• **Text segment**
───

So despite things going completely funky for me, I leave 2022 without a sense of regret, and actually with a strong foundation to build on. I never had many excuses to spend a lot of time in Berlin - despite it being the city in which I am based, there has never been much keeping me here, and a lot of its faux-affinity I find superficial and ironically exclusive. Now, with strong community support, even a job (!) writing criticism at tanzschreiber.de, there is part of me that has to acknowledge that the largely fruitless attempts of the last years to advocate critical thinking in performance, call attention to continuing oppression inside former Eastern Bloc contexts, and work in solidarity with women-led projects somehow culminated in 2022, albeit prompted by an insane and tragic military intervention that will inevitably have catastrophic consequences for a long time.

───

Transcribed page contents
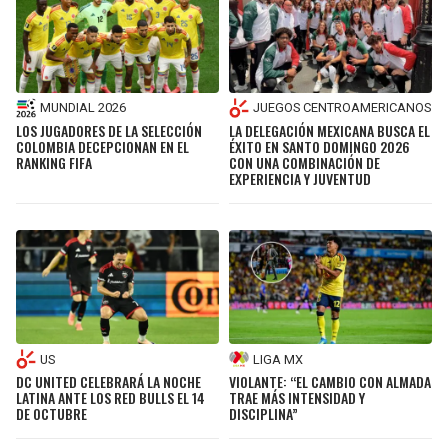
MUNDIAL 2026
JUEGOS CENTROAMERICANOS
LOS JUGADORES DE LA SELECCIÓN
LA DELEGACIÓN MEXICANA BUSCA EL
COLOMBIA DECEPCIONAN EN EL
ÉXITO EN SANTO DOMINGO 2026
RANKING FIFA
CON UNA COMBINACIÓN DE
EXPERIENCIA Y JUVENTUD
US
LIGA MX
DC UNITED CELEBRARÁ LA NOCHE
VIOLANTE: “EL CAMBIO CON ALMADA
LATINA ANTE LOS RED BULLS EL 14
TRAE MÁS INTENSIDAD Y
DE OCTUBRE
DISCIPLINA”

───

• **Instructions for the task**
Condense the paragraph of the 2022 reflection that begins "So despite things going completely funky" into a shorter version that keeps its main facts. The data has no connection to the text.

• **Output of the task**
Despite things going wrong, I leave 2022 without regret and with a strong foundation to build on. Berlin is where I am based, but little has ever kept me there, and I find much of its faux-affinity superficial and ironically exclusive. Now I have strong community support and a job writing criticism at tanzschreiber.de. In recent years I made largely fruitless attempts to advocate critical thinking in performance, call attention to ongoing oppression in former Eastern Bloc contexts, and work in solidarity with women-led projects. Those efforts culminated in 2022, prompted by a tragic military intervention whose catastrophic consequences will last a long time.